Quantitative prediction of charge regulation in weak ampholytes

Abstract: Weak ampholytes are ubiquitous in nature and commonly found in artificial pH-responsive systems. However, our limited understanding of their charge regulation and the lack of predictive capabilities hinder the bottom-up design of such systems. Here, we used a coarse-grained model of a flexible polymer with weakly ionisable monomer units to quantitatively analyse the ionisation behaviour of two oligopeptides as model ampholytes. Our simulations predict differences in the charge states between oligopeptides and monomeric amino acids, showing that not only electrostatic interactions between charged groups but also conformational flexibility plays a key role in the charge regulation.
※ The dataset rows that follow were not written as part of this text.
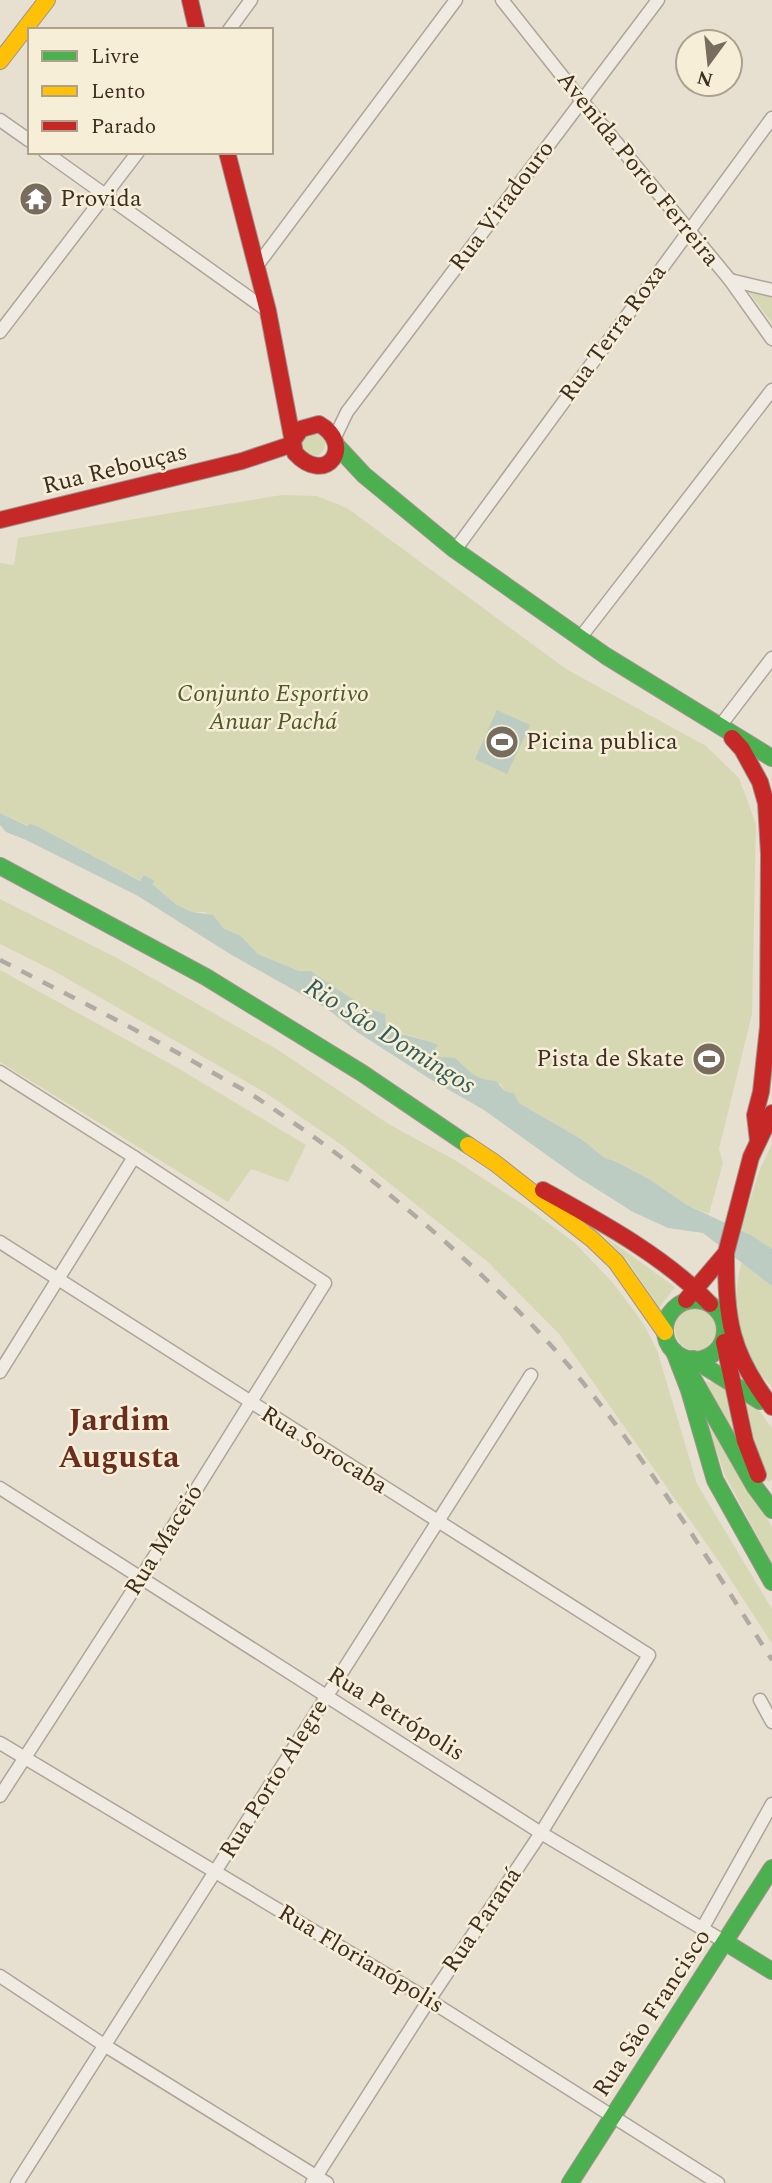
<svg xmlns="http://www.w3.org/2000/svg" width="772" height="2183" viewBox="0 0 772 2183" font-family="Spectral,serif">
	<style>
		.green { fill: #d6d7b3 }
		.water { fill: #bcccc2 }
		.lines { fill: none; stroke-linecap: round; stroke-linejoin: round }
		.street-casing { stroke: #ada599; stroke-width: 15 }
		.fast-casing { stroke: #9c958a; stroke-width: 18 }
		.slow-casing { stroke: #9c958a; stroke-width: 18 }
		.jam-casing { stroke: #9c958a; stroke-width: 18 }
		.street { stroke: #efebe3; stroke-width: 12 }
		.fast { stroke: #4caf50; stroke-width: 16 }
		.slow { stroke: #ffc107; stroke-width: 16 }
		.jam { stroke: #c62828; stroke-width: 16 }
		.rail { stroke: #afaaa2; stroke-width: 4.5; stroke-dasharray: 12 12; stroke-linecap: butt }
		.labels { text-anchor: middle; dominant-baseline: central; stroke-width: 5; stroke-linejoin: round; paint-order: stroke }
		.street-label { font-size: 24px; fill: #3d2e20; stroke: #f7eed8 }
		.poi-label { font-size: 24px; fill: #3d2e20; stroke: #f7eed8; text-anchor: start }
		.park-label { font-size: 24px; font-style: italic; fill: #4d5a26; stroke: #f7eed8 }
		.water-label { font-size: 26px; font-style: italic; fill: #2f5d5a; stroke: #f7eed8 }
		.district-label { font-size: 32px; font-weight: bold; fill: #6b2e1e; stroke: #f7eed8 }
	</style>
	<rect width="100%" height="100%" fill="#e7e0d1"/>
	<!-- green -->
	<g class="green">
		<path d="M 745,287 L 772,294 L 772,323 Z"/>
		<circle cx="313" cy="444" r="12"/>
		<path d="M 282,495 L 317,496 L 347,508 L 566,669 L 706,746 L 739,778 L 756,824 L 752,1014 L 719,1149 L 723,1163 L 709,1214 L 687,1205 L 649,1179 L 616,1161 L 605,1158 L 581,1139 L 519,1103 L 514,1093 L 505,1091 L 501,1084 C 487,1081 467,1077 461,1063 L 440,1057 L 434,1049 L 437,1045 C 421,1036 403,1036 386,1027 L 385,1014 L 364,1007 L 311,971 L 299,971 L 258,954 L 241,936 L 223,928 L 205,912 L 192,912 L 177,905 L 152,884 L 154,881 L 145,875 L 141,881 L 37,826 L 30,824 L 28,826 L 0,813 L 0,563 L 14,565 L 18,538 Z"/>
		<path d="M 0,899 L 117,958 L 278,1050 L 390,1125 L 453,1159 L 524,1205 L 575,1243 L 613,1283 L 643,1323 L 657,1350 L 697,1484 L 772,1609 L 772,1644 L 722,1566 L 560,1335 L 489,1263 L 343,1146 L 266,1093 L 54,971 L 0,944 Z"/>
		<path d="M 0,970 L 176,1067 L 306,1145 L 288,1182 L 251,1169 L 228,1202 L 0,1062 Z"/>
		<path d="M 772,1143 L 772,1249 L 741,1229 L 759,1172 Z"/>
		<path d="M 604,1236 L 675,1287 L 659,1308 L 627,1260 Z"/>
		<path d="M 742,1261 L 772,1286 L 772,1387 C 760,1375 747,1359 741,1342 C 733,1318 735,1285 742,1261 Z"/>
		<circle cx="697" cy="1329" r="22"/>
		<path d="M 701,1381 L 726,1384 L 740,1446 Z"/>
		<path d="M 742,1395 L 755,1405 L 772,1428 L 772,1480 L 768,1482 L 753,1450 Z"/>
		<path d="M 711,1424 L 772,1527 L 772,1564 L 725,1475 L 707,1425 Z"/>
	</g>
	<!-- water -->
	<g class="water">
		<path d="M 497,710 L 530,725 L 507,774 L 475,759 Z"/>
		<path d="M 0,813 L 27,826 L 30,824 L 37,826 L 140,881 L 144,875 L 155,881 L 152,884 L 177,905 L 192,912 L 213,915 L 223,928 L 241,936 L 258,954 L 299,971 L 311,971 L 364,1007 L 385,1014 L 386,1027 C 403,1037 421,1037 438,1045 L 435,1049 L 440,1057 L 455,1058 C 472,1072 471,1079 496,1081 L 505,1091 L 514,1093 L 519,1103 L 581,1139 L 605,1158 L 615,1161 L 649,1179 L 687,1205 L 751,1235 L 772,1249 L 772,1286 L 703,1233 L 668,1228 L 633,1212 L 576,1176 L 484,1110 L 430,1079 L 357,1032 L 326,1008 L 230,954 L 138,896 L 26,840 L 6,832 L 0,825 Z"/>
	</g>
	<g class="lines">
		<defs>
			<g id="street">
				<path d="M 502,0 L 582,101 L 730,280 L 772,339"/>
				<path d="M 229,30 L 251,0"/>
				<path d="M 0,120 L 30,141"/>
				<path d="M 45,152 L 268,311"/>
				<path d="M 256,267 L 456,0"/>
				<path d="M 730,280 L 772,290"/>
				<path d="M 0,332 L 138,152"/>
				<path d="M 335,437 L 347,412 L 658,0"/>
				<path d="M 455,550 L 772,118"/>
				<path d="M 580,638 L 772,390"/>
				<path d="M 720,726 L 772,658"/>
				<path d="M 0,1072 L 134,1157 L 325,1283 L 141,1578 L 0,1796"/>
				<path d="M 0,1242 C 215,1381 433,1517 649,1655 L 541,1833 L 429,2000 L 312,2183"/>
				<path d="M 0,1372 L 134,1157"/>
				<path d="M 0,1488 L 541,1833 L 725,1942"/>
				<path d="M 760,1700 L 772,1722"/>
				<path d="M 0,1743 L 429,2000 L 718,2183"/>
				<path d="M 702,1929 L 772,1804"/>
				<path d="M 0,1976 L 104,2045 L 327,2183"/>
				<path d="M 17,2183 L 531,1375"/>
			</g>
			<g id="fast">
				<path d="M 337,446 L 364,475 L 455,550 L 606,656 L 772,758"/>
				<path d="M 0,866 L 206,977 L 362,1073 L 468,1145"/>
				<circle cx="695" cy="1330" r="30"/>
				<path d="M 674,1351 L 689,1390 L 715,1480 L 772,1582"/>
				<path d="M 693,1359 L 760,1401"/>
				<path d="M 691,1375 L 755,1487 L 772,1510"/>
				<path d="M 725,1942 L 772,1971"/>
				<path d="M 570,2183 L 772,1868"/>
			</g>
			<g id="slow">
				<path d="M 0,61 L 47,0"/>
				<path d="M 468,1145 L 495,1163 L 593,1240 L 616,1262 L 665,1332"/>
			</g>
			<g id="jam">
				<path d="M 190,0 L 197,30"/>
				<path d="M 227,152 L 268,311 L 295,453 C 326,487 356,445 319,424 L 301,429 L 294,439"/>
				<path d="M 0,520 L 242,461 L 293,444"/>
				<path d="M 732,738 L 742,749 L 760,782 L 766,803 L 769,854 L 768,1027 L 761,1092 L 755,1115 L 758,1141"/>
				<path d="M 543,1190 C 599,1221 666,1257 710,1304"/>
				<path d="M 726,1253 C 726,1320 730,1353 772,1407"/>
				<path d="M 686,1300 L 726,1253 L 751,1157 L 772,1113"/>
				<path d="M 724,1342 L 745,1441 L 758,1475"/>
			</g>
		</defs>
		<!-- street casing -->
		<use href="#street" class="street-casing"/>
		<!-- fast casing -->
		<use href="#fast" class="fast-casing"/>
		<!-- slow casing -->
		<use href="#slow" class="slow-casing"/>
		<!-- jam casing -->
		<use href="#jam" class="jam-casing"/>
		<!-- street -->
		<use href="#street" class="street"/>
		<!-- fast -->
		<use href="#fast" class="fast"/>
		<!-- slow -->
		<use href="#slow" class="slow"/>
		<!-- jam -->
		<use href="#jam" class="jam"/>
		<!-- rail -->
		<path class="rail" d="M 0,960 C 68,995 136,1029 203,1067 C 223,1079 244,1089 263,1102 C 361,1167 452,1242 533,1326 C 625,1422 701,1548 772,1660"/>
	</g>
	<!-- icons -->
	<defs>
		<symbol id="temple-disc" viewBox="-11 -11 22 22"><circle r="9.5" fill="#786c5e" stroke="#f7eed8"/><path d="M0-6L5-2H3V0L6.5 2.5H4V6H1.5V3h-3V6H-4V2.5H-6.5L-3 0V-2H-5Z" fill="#fff"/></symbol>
		<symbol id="stadium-disc" viewBox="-11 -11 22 22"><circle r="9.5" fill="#786c5e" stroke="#f7eed8"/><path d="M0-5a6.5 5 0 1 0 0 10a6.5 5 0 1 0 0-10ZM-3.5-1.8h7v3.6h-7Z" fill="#fff"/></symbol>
	</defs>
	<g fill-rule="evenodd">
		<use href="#temple-disc" x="17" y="180" width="38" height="38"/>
		<use href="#stadium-disc" x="483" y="723" width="38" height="38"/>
		<use href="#stadium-disc" x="690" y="1040" width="38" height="38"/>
	</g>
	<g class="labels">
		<!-- street labels -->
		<g class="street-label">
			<text transform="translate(638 169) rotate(51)">Avenida Porto Ferreira</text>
			<text transform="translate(502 206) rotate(-53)">Rua Viradouro</text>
			<text transform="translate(613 333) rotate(-54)">Rua Terra Roxa</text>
			<text transform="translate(115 469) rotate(-14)">Rua Rebouças</text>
			<text transform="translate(324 1450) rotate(32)">Rua Sorocaba</text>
			<text transform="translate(164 1540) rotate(-58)">Rua Maceió</text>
			<text transform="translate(396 1714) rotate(32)">Rua Petrópolis</text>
			<text transform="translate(274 1779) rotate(-58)">Rua Porto Alegre</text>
			<text transform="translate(482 1920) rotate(-56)">Rua Paraná</text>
			<text transform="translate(361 1959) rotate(31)">Rua Florianópolis</text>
			<text transform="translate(652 2013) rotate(-57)">Rua São Francisco</text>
		</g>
		<!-- poi labels -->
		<g class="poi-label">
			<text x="60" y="199">Provida</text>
			<text x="526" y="742">Picina publica</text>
			<text x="684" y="1059" text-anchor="end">Pista de Skate</text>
		</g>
		<!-- park labels -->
		<g class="park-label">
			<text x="273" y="694">Conjunto Esportivo<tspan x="273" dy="28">Anuar Pachá</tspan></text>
		</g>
		<!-- water labels -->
		<g class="water-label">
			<text transform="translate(390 1036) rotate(32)">Rio São Domingos</text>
		</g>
		<!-- district labels -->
		<g class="district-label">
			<text x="119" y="1420">Jardim<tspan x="119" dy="37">Augusta</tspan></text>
		</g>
	</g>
	<!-- legend -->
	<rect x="28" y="28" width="245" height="126" fill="#f7eed8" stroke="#ada18e" stroke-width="2"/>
	<rect x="42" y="51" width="35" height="10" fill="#4caf50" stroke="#ada18e" stroke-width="2"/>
	<text x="91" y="63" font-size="21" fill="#3d2e20">Livre</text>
	<rect x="42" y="86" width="35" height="10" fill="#ffc107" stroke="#ada18e" stroke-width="2"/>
	<text x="91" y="98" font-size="21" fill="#3d2e20">Lento</text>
	<rect x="42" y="121" width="35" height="10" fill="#c62828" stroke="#ada18e" stroke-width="2"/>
	<text x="91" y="133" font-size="21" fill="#3d2e20">Parado</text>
	<!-- north arrow -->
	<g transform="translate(709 63) rotate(195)"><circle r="33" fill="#f7eed8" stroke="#ada18e" stroke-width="2"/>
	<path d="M0-5L12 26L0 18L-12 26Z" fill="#786c5e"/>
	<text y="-10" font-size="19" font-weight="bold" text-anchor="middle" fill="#3d2e20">N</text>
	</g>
</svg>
By comparing our simulations with experimental results from potentiometric titration, capillary zone electrophoresis and NMR, we demonstrated that our model reliably predicts the charge state of various peptide sequences. As a further extension, we used the model to predict the ionization response of various peptide sequences, containing amino acid side-chains with different pKa values. We showed that the key parameter determining the ionization response id Delta pKa = pKa(base) - pKa(acid). Furthermore, we observed that alternating and diblock sequences only negligibly differ in their ionization response to changes in the pH, whereas they substantially differ in the conformational response. Ultimately, our simulation model is the first step towards quantitative and systematic understanding of charge regulation in flexible ampholytes, and towards predictive bottom-up design of charge-regulating systems.